Stored items
* * * * *

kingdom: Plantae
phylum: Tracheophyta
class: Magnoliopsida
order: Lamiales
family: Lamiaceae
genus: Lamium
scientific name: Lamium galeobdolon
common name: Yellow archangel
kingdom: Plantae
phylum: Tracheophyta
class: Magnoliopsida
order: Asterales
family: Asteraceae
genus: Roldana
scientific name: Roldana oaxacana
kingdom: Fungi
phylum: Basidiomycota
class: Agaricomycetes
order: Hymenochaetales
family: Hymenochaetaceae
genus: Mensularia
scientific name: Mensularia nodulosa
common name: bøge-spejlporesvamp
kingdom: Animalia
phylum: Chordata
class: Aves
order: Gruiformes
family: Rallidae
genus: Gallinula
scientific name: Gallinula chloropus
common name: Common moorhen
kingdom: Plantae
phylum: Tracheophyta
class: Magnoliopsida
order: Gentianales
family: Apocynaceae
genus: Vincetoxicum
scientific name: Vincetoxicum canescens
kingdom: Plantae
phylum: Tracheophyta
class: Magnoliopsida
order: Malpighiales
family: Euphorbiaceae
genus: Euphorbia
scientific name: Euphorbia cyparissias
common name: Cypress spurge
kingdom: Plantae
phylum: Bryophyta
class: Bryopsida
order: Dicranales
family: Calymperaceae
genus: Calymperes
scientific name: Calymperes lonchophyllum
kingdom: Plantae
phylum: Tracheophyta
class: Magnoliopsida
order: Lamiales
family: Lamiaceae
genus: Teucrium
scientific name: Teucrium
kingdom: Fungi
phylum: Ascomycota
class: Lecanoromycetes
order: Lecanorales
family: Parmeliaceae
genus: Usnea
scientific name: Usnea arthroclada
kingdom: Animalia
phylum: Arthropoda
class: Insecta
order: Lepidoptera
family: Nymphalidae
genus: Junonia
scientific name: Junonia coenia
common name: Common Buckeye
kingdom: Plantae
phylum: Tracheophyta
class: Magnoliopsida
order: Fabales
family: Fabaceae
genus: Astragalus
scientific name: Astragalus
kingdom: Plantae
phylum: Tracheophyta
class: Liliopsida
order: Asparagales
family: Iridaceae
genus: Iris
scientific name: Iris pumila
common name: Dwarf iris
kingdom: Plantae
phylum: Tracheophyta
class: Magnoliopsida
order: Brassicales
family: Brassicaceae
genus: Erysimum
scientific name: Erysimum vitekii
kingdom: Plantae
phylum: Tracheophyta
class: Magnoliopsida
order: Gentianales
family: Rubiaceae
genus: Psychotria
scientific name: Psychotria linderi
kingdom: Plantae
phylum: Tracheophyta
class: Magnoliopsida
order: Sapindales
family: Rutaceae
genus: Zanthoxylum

* * * * *

▶ _WRITTEN INSTRUCTION_:
Rewrite the entries from the line containing "genus: Mensularia" through the end of the entries, replacing "phylum" with "division" and leaving everything else unchanged.

▶ _PROBLEM SOLUTION_:
genus: Mensularia
scientific name: Mensularia nodulosa
common name: bøge-spejlporesvamp
kingdom: Animalia
division: Chordata
class: Aves
order: Gruiformes
family: Rallidae
genus: Gallinula
scientific name: Gallinula chloropus
common name: Common moorhen
kingdom: Plantae
division: Tracheophyta
class: Magnoliopsida
order: Gentianales
family: Apocynaceae
genus: Vincetoxicum
scientific name: Vincetoxicum canescens
kingdom: Plantae
division: Tracheophyta
class: Magnoliopsida
order: Malpighiales
family: Euphorbiaceae
genus: Euphorbia
scientific name: Euphorbia cyparissias
common name: Cypress spurge
kingdom: Plantae
division: Bryophyta
class: Bryopsida
order: Dicranales
family: Calymperaceae
genus: Calymperes
scientific name: Calymperes lonchophyllum
kingdom: Plantae
division: Tracheophyta
class: Magnoliopsida
order: Lamiales
family: Lamiaceae
genus: Teucrium
scientific name: Teucrium
kingdom: Fungi
division: Ascomycota
class: Lecanoromycetes
order: Lecanorales
family: Parmeliaceae
genus: Usnea
scientific name: Usnea arthroclada
kingdom: Animalia
division: Arthropoda
class: Insecta
order: Lepidoptera
family: Nymphalidae
genus: Junonia
scientific name: Junonia coenia
common name: Common Buckeye
kingdom: Plantae
division: Tracheophyta
class: Magnoliopsida
order: Fabales
family: Fabaceae
genus: Astragalus
scientific name: Astragalus
kingdom: Plantae
division: Tracheophyta
class: Liliopsida
order: Asparagales
family: Iridaceae
genus: Iris
scientific name: Iris pumila
common name: Dwarf iris
kingdom: Plantae
division: Tracheophyta
class: Magnoliopsida
order: Brassicales
family: Brassicaceae
genus: Erysimum
scientific name: Erysimum vitekii
kingdom: Plantae
division: Tracheophyta
class: Magnoliopsida
order: Gentianales
family: Rubiaceae
genus: Psychotria
scientific name: Psychotria linderi
kingdom: Plantae
division: Tracheophyta
class: Magnoliopsida
order: Sapindales
family: Rutaceae
genus: Zanthoxylum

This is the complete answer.